START Source document
Document URL: https://docs.openshift.com/container-platform/3.3/admin_guide/out_of_resource_handling.html#out-of-resource-schedulable-resources-and-eviction-policies Section Number and Name: Describe the issue: Documentation says: kubeletArguments: eviction-hard: - "memory.available<500Mi" system-reserved: - "1.5Gi" - Node memory capacity of 10Gi. - Operator wants to reserve 10 percent of memory capacity for system daemons (kernel, node, etc.). - Operator wants to evict pods at 95 percent memory utilization to reduce thrashing and incidence of system OOM. Issue: Somehow, the 1.5Gi is calculated out of 1Gi (10% of 10Gi) + 0.5 Gi (5% of 5Gi). Need to have more clarifications on the math behind this. Suggestions for improvement: Additional information:
@Derek, looks like this bit of content was sourced from you. Can you please help us clarify the math here?
I agree this is confusing, let me try to explain better. A node reports two values: 1. capacity is how much resource is on the machine 2. allocatable is how much resource is made available for scheduling. The goal is to allow the scheduler to fully allocate a node and to not have evictions occur. Evictions should only occur if pods use more than their requested amount of resource. If a node has 10Gi of capacity, and we want to reserve 10% of that capacity for the system daemons, we do the following: capacity = 10Gi system-reserved = 10Gi * .01 = 1Gi The node allocatable value in this setting becomes: allocatable = capacity - system-reserved = 9Gi This means by default, the scheduler will schedule pods that request 9Gi of memory to that node. If we want to turn on eviction so that eviction is triggered when available memory falls below 5% of capacity, we need the scheduler to see allocatable as 8.5Gi. To do this, the math becomes the following: capacity = 10Gi eviction-threshold = 10Gi * .05 = .5Gi system-reserved = (10Gi * .01) + eviction-threshold = 1.5Gi allocatable = capacity - system-reserved = 8.5Gi The key piece of information is you need to set system-reserved equal to the amount of resource you want to reserve for system-daemons + the amount of resource you want to reserve before triggering evictions.
END Source document
** Exercise set **
A: Answer these questions using the thread on kubelet memory eviction:
(i) What memory capacity does the node have in the scenario quoted from the documentation?
(ii) According to the reply, which two values does a node report?
(iii) What allocatable value must the scheduler see so that eviction triggers when available memory falls below 5% of capacity?
B: Resume the thread on kubelet memory eviction, starting right after its final sentence.
The entries after this point are not needed.
START Data supplied
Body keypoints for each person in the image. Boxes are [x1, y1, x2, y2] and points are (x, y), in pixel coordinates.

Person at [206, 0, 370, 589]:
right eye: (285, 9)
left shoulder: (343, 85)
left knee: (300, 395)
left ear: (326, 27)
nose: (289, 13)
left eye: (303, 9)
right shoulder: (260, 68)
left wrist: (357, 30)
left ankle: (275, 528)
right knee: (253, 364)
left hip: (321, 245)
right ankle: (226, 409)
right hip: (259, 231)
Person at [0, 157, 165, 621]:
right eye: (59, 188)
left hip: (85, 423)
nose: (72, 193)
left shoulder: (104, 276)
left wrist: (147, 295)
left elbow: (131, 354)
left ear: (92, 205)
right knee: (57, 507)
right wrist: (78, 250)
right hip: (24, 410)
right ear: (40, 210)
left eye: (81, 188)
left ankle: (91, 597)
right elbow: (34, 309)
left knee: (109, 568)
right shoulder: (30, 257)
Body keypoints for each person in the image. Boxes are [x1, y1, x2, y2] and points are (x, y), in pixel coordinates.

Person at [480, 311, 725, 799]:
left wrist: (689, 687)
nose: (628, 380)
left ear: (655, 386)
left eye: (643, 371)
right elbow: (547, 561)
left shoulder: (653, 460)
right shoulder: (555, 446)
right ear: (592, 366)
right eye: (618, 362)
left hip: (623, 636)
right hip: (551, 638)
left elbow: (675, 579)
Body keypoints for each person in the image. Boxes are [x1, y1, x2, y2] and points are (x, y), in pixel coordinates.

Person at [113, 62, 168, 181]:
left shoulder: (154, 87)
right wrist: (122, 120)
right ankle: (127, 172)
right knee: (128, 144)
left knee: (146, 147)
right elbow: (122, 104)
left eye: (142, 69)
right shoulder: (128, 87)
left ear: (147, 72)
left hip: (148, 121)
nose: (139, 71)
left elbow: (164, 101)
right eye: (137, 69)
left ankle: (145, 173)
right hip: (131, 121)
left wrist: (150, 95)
END Data supplied
** Exercise responses **
A:
(i) 10Gi.
(ii) Capacity and allocatable.
(iii) 8.5Gi.

B:
Work in progress: https://github.com/openshift/openshift-docs/pull/3384
Hello Derek, Thank you. Your explanation is clear, but it does not involve all the variables. If we have only 'allocatable' and we want to trigger eviction when we ran out of it, then it is as you described - we have to reserve some memory for system services and we want some for a threshold. But we have separate options "eviction-hard:" and "eviction-soft:". How they are used? where they are in a scenario you described?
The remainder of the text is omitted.